— Extracted material —
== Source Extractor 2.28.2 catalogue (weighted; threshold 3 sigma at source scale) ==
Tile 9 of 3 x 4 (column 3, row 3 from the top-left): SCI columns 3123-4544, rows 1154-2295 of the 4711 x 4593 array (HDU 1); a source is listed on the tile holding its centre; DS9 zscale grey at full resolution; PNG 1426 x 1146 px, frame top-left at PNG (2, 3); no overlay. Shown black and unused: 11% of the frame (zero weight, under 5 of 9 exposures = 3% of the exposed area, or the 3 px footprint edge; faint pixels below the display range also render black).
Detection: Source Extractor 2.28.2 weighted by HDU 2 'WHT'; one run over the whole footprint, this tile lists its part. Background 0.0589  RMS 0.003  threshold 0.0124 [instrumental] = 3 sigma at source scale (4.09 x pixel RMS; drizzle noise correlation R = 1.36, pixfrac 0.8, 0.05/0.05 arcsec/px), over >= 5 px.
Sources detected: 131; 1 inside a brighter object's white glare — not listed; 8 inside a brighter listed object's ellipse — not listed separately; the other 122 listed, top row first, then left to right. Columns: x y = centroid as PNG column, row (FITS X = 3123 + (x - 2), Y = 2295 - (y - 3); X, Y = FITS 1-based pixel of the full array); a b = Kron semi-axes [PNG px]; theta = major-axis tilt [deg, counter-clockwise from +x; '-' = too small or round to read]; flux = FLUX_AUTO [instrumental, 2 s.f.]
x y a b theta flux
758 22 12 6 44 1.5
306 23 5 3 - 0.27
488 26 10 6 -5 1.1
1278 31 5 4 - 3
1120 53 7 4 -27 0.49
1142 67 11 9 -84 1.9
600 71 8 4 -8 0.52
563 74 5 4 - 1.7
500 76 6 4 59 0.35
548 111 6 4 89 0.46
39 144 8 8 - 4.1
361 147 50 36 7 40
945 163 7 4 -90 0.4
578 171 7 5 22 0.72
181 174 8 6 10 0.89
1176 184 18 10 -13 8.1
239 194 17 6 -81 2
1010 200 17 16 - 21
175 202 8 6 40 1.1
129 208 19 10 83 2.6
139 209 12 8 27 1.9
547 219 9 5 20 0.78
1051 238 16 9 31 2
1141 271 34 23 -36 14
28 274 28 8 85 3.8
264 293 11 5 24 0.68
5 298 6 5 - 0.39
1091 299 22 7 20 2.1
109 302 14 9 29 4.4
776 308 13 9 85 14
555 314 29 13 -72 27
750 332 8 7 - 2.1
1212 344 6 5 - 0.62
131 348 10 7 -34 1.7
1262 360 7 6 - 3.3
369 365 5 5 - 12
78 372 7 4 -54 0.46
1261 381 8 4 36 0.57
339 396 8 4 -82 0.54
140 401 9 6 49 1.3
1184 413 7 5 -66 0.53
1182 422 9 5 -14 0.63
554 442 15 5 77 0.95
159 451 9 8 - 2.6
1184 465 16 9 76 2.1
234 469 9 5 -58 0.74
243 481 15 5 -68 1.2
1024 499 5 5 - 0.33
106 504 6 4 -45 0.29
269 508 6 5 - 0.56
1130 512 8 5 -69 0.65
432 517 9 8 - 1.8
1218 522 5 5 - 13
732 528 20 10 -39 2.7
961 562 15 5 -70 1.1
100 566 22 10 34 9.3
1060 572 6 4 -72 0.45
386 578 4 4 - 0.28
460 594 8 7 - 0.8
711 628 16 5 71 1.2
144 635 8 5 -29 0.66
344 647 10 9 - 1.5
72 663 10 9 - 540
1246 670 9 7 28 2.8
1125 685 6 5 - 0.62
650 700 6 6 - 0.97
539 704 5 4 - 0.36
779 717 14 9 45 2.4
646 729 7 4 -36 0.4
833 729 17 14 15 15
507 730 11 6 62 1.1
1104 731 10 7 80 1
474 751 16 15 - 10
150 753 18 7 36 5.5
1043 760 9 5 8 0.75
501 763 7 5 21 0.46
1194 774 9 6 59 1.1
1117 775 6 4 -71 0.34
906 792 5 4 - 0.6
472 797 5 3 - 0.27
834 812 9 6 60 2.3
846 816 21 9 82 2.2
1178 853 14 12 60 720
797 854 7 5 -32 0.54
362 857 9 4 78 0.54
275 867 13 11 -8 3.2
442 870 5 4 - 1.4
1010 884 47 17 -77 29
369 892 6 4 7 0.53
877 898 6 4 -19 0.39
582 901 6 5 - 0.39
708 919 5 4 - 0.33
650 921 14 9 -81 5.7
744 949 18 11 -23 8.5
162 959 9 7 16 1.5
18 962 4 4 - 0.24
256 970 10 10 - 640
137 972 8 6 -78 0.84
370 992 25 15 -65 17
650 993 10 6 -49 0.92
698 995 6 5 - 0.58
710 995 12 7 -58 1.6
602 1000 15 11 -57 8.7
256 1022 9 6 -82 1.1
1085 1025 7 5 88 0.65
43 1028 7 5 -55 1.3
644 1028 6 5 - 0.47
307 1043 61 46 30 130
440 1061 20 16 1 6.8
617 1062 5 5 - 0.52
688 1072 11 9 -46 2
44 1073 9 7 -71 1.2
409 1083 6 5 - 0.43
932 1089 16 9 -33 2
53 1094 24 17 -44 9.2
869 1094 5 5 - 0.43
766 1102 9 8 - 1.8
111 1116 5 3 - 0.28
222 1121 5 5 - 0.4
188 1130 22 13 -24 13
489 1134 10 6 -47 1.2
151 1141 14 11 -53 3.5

— What needs to be done —
Reproduce every line of the entries above verbatim, in their original order and with no changes.

— Expected answer —
== Source Extractor 2.28.2 catalogue (weighted; threshold 3 sigma at source scale) ==
Tile 9 of 3 x 4 (column 3, row 3 from the top-left): SCI columns 3123-4544, rows 1154-2295 of the 4711 x 4593 array (HDU 1); a source is listed on the tile holding its centre; DS9 zscale grey at full resolution; PNG 1426 x 1146 px, frame top-left at PNG (2, 3); no overlay. Shown black and unused: 11% of the frame (zero weight, under 5 of 9 exposures = 3% of the exposed area, or the 3 px footprint edge; faint pixels below the display range also render black).
Detection: Source Extractor 2.28.2 weighted by HDU 2 'WHT'; one run over the whole footprint, this tile lists its part. Background 0.0589  RMS 0.003  threshold 0.0124 [instrumental] = 3 sigma at source scale (4.09 x pixel RMS; drizzle noise correlation R = 1.36, pixfrac 0.8, 0.05/0.05 arcsec/px), over >= 5 px.
Sources detected: 131; 1 inside a brighter object's white glare — not listed; 8 inside a brighter listed object's ellipse — not listed separately; the other 122 listed, top row first, then left to right. Columns: x y = centroid as PNG column, row (FITS X = 3123 + (x - 2), Y = 2295 - (y - 3); X, Y = FITS 1-based pixel of the full array); a b = Kron semi-axes [PNG px]; theta = major-axis tilt [deg, counter-clockwise from +x; '-' = too small or round to read]; flux = FLUX_AUTO [instrumental, 2 s.f.]
x y a b theta flux
758 22 12 6 44 1.5
306 23 5 3 - 0.27
488 26 10 6 -5 1.1
1278 31 5 4 - 3
1120 53 7 4 -27 0.49
1142 67 11 9 -84 1.9
600 71 8 4 -8 0.52
563 74 5 4 - 1.7
500 76 6 4 59 0.35
548 111 6 4 89 0.46
39 144 8 8 - 4.1
361 147 50 36 7 40
945 163 7 4 -90 0.4
578 171 7 5 22 0.72
181 174 8 6 10 0.89
1176 184 18 10 -13 8.1
239 194 17 6 -81 2
1010 200 17 16 - 21
175 202 8 6 40 1.1
129 208 19 10 83 2.6
139 209 12 8 27 1.9
547 219 9 5 20 0.78
1051 238 16 9 31 2
1141 271 34 23 -36 14
28 274 28 8 85 3.8
264 293 11 5 24 0.68
5 298 6 5 - 0.39
1091 299 22 7 20 2.1
109 302 14 9 29 4.4
776 308 13 9 85 14
555 314 29 13 -72 27
750 332 8 7 - 2.1
1212 344 6 5 - 0.62
131 348 10 7 -34 1.7
1262 360 7 6 - 3.3
369 365 5 5 - 12
78 372 7 4 -54 0.46
1261 381 8 4 36 0.57
339 396 8 4 -82 0.54
140 401 9 6 49 1.3
1184 413 7 5 -66 0.53
1182 422 9 5 -14 0.63
554 442 15 5 77 0.95
159 451 9 8 - 2.6
1184 465 16 9 76 2.1
234 469 9 5 -58 0.74
243 481 15 5 -68 1.2
1024 499 5 5 - 0.33
106 504 6 4 -45 0.29
269 508 6 5 - 0.56
1130 512 8 5 -69 0.65
432 517 9 8 - 1.8
1218 522 5 5 - 13
732 528 20 10 -39 2.7
961 562 15 5 -70 1.1
100 566 22 10 34 9.3
1060 572 6 4 -72 0.45
386 578 4 4 - 0.28
460 594 8 7 - 0.8
711 628 16 5 71 1.2
144 635 8 5 -29 0.66
344 647 10 9 - 1.5
72 663 10 9 - 540
1246 670 9 7 28 2.8
1125 685 6 5 - 0.62
650 700 6 6 - 0.97
539 704 5 4 - 0.36
779 717 14 9 45 2.4
646 729 7 4 -36 0.4
833 729 17 14 15 15
507 730 11 6 62 1.1
1104 731 10 7 80 1
474 751 16 15 - 10
150 753 18 7 36 5.5
1043 760 9 5 8 0.75
501 763 7 5 21 0.46
1194 774 9 6 59 1.1
1117 775 6 4 -71 0.34
906 792 5 4 - 0.6
472 797 5 3 - 0.27
834 812 9 6 60 2.3
846 816 21 9 82 2.2
1178 853 14 12 60 720
797 854 7 5 -32 0.54
362 857 9 4 78 0.54
275 867 13 11 -8 3.2
442 870 5 4 - 1.4
1010 884 47 17 -77 29
369 892 6 4 7 0.53
877 898 6 4 -19 0.39
582 901 6 5 - 0.39
708 919 5 4 - 0.33
650 921 14 9 -81 5.7
744 949 18 11 -23 8.5
162 959 9 7 16 1.5
18 962 4 4 - 0.24
256 970 10 10 - 640
137 972 8 6 -78 0.84
370 992 25 15 -65 17
650 993 10 6 -49 0.92
698 995 6 5 - 0.58
710 995 12 7 -58 1.6
602 1000 15 11 -57 8.7
256 1022 9 6 -82 1.1
1085 1025 7 5 88 0.65
43 1028 7 5 -55 1.3
644 1028 6 5 - 0.47
307 1043 61 46 30 130
440 1061 20 16 1 6.8
617 1062 5 5 - 0.52
688 1072 11 9 -46 2
44 1073 9 7 -71 1.2
409 1083 6 5 - 0.43
932 1089 16 9 -33 2
53 1094 24 17 -44 9.2
869 1094 5 5 - 0.43
766 1102 9 8 - 1.8
111 1116 5 3 - 0.28
222 1121 5 5 - 0.4
188 1130 22 13 -24 13
489 1134 10 6 -47 1.2
151 1141 14 11 -53 3.5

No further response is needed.